Work to complete:
Below are entries to reproduce exactly, apart from their pictures.

━━━

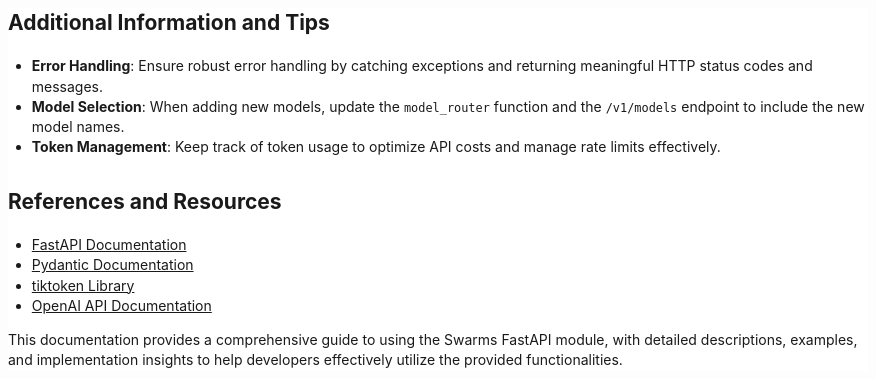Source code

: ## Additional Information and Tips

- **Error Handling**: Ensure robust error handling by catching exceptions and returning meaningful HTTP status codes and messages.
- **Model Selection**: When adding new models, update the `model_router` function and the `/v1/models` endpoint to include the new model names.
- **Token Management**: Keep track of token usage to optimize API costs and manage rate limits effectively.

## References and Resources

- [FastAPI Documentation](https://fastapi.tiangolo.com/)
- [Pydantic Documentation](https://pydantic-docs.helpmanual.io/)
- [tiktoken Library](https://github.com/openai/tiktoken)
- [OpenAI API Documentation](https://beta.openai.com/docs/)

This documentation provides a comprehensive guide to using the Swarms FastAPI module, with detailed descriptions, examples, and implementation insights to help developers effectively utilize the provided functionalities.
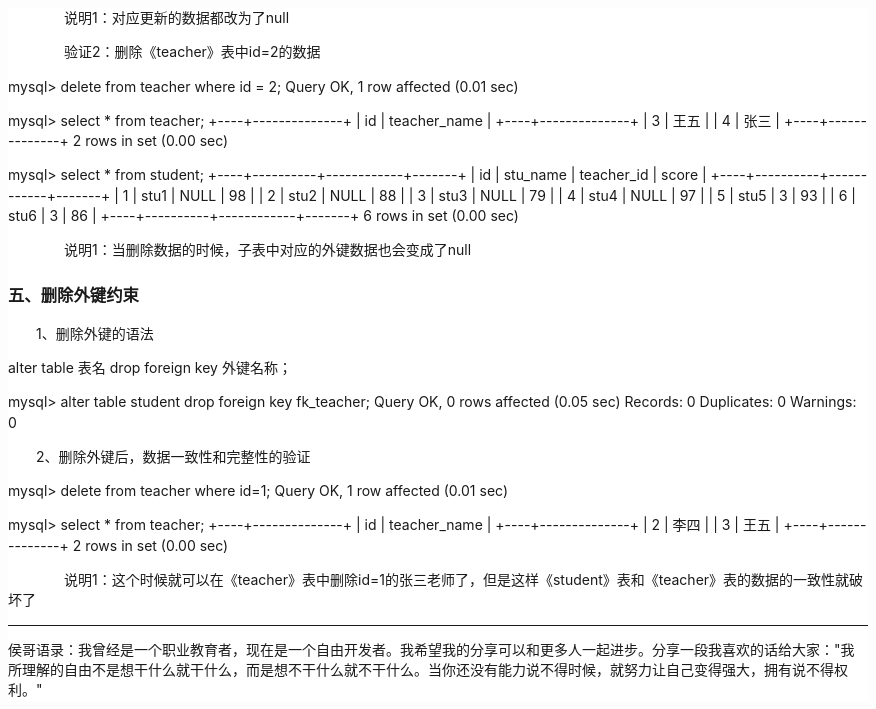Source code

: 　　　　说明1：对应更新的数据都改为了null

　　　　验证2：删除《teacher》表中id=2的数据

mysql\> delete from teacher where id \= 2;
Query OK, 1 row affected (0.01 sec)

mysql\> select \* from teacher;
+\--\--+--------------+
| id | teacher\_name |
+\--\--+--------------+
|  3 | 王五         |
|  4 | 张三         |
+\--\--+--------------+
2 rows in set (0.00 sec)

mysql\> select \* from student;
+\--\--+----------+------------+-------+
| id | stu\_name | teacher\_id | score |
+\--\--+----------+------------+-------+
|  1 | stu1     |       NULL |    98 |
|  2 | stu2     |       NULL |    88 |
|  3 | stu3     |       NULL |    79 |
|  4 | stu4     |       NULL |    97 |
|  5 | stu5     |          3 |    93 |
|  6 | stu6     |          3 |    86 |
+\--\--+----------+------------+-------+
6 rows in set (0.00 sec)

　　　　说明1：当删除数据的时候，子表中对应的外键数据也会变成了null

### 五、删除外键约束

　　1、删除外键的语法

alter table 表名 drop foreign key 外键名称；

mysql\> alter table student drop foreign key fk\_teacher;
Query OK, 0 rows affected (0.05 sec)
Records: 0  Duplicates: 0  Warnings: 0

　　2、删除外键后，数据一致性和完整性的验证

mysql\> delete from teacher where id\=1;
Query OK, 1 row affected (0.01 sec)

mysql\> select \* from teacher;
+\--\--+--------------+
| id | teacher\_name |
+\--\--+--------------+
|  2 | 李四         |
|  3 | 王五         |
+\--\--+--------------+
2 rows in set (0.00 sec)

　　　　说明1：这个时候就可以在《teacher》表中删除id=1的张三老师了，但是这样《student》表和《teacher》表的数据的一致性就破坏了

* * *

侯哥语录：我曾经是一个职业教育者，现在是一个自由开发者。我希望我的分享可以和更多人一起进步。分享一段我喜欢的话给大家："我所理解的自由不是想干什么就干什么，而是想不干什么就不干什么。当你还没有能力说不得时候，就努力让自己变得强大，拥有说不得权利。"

━━━

Solved problem:
Source code

: ## Additional Information and Tips

- **Error Handling**: Ensure robust error handling by catching exceptions and returning meaningful HTTP status codes and messages.
- **Model Selection**: When adding new models, update the `model_router` function and the `/v1/models` endpoint to include the new model names.
- **Token Management**: Keep track of token usage to optimize API costs and manage rate limits effectively.

## References and Resources

- [FastAPI Documentation](https://fastapi.tiangolo.com/)
- [Pydantic Documentation](https://pydantic-docs.helpmanual.io/)
- [tiktoken Library](https://github.com/openai/tiktoken)
- [OpenAI API Documentation](https://beta.openai.com/docs/)

This documentation provides a comprehensive guide to using the Swarms FastAPI module, with detailed descriptions, examples, and implementation insights to help developers effectively utilize the provided functionalities.
Source code

: 　　　　说明1：对应更新的数据都改为了null

　　　　验证2：删除《teacher》表中id=2的数据

mysql\> delete from teacher where id \= 2;
Query OK, 1 row affected (0.01 sec)

mysql\> select \* from teacher;
+\--\--+--------------+
| id | teacher\_name |
+\--\--+--------------+
|  3 | 王五         |
|  4 | 张三         |
+\--\--+--------------+
2 rows in set (0.00 sec)

mysql\> select \* from student;
+\--\--+----------+------------+-------+
| id | stu\_name | teacher\_id | score |
+\--\--+----------+------------+-------+
|  1 | stu1     |       NULL |    98 |
|  2 | stu2     |       NULL |    88 |
|  3 | stu3     |       NULL |    79 |
|  4 | stu4     |       NULL |    97 |
|  5 | stu5     |          3 |    93 |
|  6 | stu6     |          3 |    86 |
+\--\--+----------+------------+-------+
6 rows in set (0.00 sec)

　　　　说明1：当删除数据的时候，子表中对应的外键数据也会变成了null

### 五、删除外键约束

　　1、删除外键的语法

alter table 表名 drop foreign key 外键名称；

mysql\> alter table student drop foreign key fk\_teacher;
Query OK, 0 rows affected (0.05 sec)
Records: 0  Duplicates: 0  Warnings: 0

　　2、删除外键后，数据一致性和完整性的验证

mysql\> delete from teacher where id\=1;
Query OK, 1 row affected (0.01 sec)

mysql\> select \* from teacher;
+\--\--+--------------+
| id | teacher\_name |
+\--\--+--------------+
|  2 | 李四         |
|  3 | 王五         |
+\--\--+--------------+
2 rows in set (0.00 sec)

　　　　说明1：这个时候就可以在《teacher》表中删除id=1的张三老师了，但是这样《student》表和《teacher》表的数据的一致性就破坏了

* * *

侯哥语录：我曾经是一个职业教育者，现在是一个自由开发者。我希望我的分享可以和更多人一起进步。分享一段我喜欢的话给大家："我所理解的自由不是想干什么就干什么，而是想不干什么就不干什么。当你还没有能力说不得时候，就努力让自己变得强大，拥有说不得权利。"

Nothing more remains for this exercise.